I do not disregard that the law favors compromise. In re Blair, 538 F.2d 849, 851 (9th Cir.1976). Bankruptcy Rule 9019(a) gives this Court broad authority to approve compromise or settlement of pending or prospective litigation. In re General Store of Beverly Hills, 11 B.R. 539, 542 (9th Cir. BAP 1981). The determination of whether to approve an application for compromise and settlement is a matter within the sound discretion of the bankruptcy judge. Providers Benefit Life Insurance Co. v. Tidewater Group, Inc., 13 B.R. 764 765 (Bankr.N.D.Ga.1981). In exercise of that discretion, I find and conclude the proposed Stipulations and Agreements between Holms, Rocky Mountain Capital and Debtor (notably absent is the financier *247JoAnn C. Kuhns) are a sham and filed as a bad faith scheme to thwart legitimate, ongoing efforts of the Unsecured Creditors Committee against JoAnn C. Kuhns in proper administration of this estate. In a parallel situation, In re Beugen, 99 B.R. 961 (9th Cir. BAP 1989), the Court held regarding the purchase of claims to insi-tute litigation against the debtor:
“ * * * we hold that the right to object to a debtor’s discharge is not a marketable commodity which may be purchased by one party from another in order to inflict further punishment and discomfort on the debtor.”

Saved entries

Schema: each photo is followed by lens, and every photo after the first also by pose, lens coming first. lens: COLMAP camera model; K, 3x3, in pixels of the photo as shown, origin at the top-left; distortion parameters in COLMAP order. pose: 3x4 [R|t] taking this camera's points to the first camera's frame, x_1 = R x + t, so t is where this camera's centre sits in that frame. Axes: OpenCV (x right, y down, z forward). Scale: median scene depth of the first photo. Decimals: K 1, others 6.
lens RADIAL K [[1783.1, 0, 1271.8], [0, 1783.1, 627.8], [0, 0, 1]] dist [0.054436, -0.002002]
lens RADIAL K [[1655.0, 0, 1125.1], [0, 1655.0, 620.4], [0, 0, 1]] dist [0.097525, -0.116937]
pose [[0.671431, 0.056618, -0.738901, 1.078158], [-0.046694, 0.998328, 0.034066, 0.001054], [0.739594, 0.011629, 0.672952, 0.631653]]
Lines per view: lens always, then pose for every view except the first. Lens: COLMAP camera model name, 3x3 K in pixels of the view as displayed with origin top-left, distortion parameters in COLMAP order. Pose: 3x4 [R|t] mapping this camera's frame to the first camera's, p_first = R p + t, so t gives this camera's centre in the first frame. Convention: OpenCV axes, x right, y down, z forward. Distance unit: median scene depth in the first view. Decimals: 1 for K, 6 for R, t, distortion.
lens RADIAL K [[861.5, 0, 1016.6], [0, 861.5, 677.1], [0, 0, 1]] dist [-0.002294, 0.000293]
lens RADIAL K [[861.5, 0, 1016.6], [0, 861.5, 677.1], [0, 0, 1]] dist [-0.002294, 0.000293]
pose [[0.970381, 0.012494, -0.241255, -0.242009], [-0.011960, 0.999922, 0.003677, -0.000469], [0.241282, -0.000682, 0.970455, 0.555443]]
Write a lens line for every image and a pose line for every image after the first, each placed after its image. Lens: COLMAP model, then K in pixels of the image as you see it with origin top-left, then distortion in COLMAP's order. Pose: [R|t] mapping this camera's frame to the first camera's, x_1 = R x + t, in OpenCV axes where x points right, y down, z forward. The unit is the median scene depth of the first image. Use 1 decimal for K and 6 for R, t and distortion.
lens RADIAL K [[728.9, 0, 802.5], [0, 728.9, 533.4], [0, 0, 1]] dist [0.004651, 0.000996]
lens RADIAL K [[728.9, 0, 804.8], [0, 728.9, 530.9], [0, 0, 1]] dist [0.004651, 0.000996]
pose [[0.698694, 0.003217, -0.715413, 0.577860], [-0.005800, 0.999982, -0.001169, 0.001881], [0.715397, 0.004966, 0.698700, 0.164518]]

▶ [Parts of the exercise]
1 - In the bankruptcy opinion, which rule gives the court broad authority to approve a compromise or settlement of litigation?
2 - Proceed with the bankruptcy opinion, continuing from its final sentence.
The records were taken from a different source than the text.

▶ [Expected responses]
1 - Bankruptcy Rule 9019(a)

2 -
The purchase of the claims in Beugen was made for the purpose of controlling litigation against the debtor through membership on the Unsecured Creditors Committee. Likewise in this case, the purchase of the claims by Holmes was made to stop litigation against Debtor’s wife by controlling the Unsecured Creditors Committee. The marketing of claims for such purpose seriously erodes the legitimate function of the Unsecured Creditors Committee in this case, and is thus an improper purpose, thereby making each Stipulation between Holms and Debtor objectionable. I further find that payment of estate assets of $77,-910.00 to Holms is not in the best interest of the creditors of the estate or for value received, since transfer of such notes to Holmes is on a debt which the Debtor claims is uncollectible and therefore valueless. The proposed settlements are nothing more than manipulation of creditors’ interests by the Debtor and an insider which this Court will not countenance.
IT IS ORDERED the Stipulation and Agreement and Motion filed April 4, 1989, by Debtor and Allan G. Holms and the Stipulation and Agreement and Motion filed April 4,1989, by Debtor, Rocky Mountain Capital, Inc. and Allan G. Holms are rejected.